Apparently it was a success!
Everything went as planned, even though the three-hour schedule was tightly packed with three different ceremonies, two venues, one reception and quite some changing of clothes. The only minor delay was due to me not being able to change out of my “ao dai” and into the wedding dress in time. I had to get changed in front of ten other girls as there was no time to be spared for embarrassment. Four of them actually joined force to make the dress stay on me, yet still it took them like 20 minutes.
Another time, I shall tell you why I had to wear a wedding dress on top of a traditional dress, but I can tell you right now that it wasn’t worth it. Despite how glamorous a wedding dress might look in photos, nothing is worth feeling overheated and afraid you might not be able to stand up if you sit down.
However, I did it.

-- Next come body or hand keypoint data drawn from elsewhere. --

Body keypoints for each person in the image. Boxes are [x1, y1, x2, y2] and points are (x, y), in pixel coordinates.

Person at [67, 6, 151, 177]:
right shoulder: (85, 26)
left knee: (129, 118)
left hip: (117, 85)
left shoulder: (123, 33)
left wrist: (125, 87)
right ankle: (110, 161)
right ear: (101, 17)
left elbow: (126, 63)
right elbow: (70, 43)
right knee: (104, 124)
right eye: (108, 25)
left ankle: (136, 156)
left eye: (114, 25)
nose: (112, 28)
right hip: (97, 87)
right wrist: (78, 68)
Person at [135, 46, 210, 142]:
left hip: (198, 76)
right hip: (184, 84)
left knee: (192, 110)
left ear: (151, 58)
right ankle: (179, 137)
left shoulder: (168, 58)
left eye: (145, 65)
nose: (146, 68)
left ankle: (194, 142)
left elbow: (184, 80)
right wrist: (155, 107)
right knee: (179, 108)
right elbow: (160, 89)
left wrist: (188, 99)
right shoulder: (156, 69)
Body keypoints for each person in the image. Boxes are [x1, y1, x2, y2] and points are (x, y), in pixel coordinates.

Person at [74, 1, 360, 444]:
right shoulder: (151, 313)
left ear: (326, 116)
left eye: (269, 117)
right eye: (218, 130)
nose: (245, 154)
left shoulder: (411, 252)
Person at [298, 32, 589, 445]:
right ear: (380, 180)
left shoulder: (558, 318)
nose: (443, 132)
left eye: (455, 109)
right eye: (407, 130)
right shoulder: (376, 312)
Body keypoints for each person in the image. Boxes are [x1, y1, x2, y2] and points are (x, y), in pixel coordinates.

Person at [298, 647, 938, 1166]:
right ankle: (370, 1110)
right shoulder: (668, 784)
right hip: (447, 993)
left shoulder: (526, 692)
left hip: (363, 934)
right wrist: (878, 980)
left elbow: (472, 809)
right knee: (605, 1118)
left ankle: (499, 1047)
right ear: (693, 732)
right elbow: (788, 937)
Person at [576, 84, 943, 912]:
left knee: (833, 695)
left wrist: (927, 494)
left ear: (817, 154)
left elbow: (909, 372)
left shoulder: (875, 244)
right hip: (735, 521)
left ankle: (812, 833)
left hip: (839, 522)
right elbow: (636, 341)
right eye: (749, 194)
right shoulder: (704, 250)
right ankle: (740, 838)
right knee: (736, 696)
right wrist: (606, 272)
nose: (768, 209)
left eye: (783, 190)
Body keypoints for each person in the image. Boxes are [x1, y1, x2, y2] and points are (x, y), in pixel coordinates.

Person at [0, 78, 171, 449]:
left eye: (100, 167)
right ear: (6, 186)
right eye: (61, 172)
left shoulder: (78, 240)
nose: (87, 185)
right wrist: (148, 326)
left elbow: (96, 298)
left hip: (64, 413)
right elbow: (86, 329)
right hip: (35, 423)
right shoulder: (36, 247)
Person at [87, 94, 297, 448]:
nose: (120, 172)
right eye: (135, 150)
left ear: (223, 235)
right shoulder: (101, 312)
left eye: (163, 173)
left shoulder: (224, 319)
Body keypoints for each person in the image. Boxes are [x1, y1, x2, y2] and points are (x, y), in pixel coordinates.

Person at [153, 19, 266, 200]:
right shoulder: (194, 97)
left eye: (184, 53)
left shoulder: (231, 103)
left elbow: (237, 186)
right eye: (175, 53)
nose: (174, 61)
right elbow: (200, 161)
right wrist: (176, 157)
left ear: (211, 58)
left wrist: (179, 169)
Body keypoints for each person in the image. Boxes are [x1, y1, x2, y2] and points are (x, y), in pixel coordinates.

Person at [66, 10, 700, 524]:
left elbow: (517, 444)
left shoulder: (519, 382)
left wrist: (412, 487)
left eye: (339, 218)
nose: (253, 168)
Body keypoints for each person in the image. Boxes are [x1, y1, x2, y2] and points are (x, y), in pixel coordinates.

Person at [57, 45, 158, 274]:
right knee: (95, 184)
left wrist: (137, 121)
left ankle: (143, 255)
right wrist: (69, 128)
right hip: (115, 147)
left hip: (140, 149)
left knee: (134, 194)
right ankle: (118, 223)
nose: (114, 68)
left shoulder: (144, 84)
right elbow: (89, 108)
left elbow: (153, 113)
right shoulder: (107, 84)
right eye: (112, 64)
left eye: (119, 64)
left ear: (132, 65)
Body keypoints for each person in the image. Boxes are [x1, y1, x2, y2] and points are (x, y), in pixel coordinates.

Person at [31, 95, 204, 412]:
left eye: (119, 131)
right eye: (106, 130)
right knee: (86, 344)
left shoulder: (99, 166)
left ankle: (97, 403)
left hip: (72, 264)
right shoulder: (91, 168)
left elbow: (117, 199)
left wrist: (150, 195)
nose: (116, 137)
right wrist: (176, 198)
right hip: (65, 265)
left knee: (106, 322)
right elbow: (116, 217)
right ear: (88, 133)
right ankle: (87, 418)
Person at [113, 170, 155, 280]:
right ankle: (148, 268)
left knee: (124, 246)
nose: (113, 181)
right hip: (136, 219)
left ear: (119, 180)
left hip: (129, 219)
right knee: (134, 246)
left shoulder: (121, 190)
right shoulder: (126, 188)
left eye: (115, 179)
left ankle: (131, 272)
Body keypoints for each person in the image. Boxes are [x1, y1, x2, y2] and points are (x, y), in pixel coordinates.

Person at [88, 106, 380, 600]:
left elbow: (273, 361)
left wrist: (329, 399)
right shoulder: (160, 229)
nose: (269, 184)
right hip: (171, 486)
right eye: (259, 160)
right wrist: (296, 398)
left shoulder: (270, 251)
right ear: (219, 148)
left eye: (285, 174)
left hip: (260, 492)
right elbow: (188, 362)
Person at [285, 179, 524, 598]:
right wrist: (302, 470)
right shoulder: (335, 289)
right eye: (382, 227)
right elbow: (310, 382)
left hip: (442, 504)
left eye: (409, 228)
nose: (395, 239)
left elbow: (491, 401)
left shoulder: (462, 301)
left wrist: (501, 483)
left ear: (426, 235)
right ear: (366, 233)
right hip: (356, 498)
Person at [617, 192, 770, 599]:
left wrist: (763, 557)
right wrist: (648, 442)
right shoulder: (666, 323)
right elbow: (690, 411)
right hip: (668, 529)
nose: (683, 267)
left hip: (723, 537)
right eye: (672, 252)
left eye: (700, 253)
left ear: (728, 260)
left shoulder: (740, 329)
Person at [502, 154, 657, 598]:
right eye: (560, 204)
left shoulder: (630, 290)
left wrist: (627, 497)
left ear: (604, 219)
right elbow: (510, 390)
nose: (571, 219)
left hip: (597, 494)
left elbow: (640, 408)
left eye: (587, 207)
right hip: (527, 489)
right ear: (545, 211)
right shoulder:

I smiled in most of the photos. My loving husband constantly padded my nose with a napkin to stop the streaming sweat from ruining my makeup, so I presumed that I looked pretty in all photos. The photographer did catch me in a weak moment drinking from a glass of terrible champaign, which is made solely for toasting purposes.
Others said that the wine at the reception was nice. I didn’t have even a single sip. Instead, I drank horrific pink champaign out of pure exhaustion.
Others said the food was nice. I couldn’t eat. Besides, as a friend of mine pointed out, a proper bride was only “allowed” to stand greeting and thanking the guests, not sitting down to eat.
Being proper or not, it did not matter to me then and does not now. What matters is that Ian did come to rescue me. He held my hand tightly and nudged me forwards. His broad smile reminded me why I walk the line. When all were full, tipsy and ready to go back to their everyday life, he stayed and got back to being my everyday life. There is one thing that differs: he is now my husband.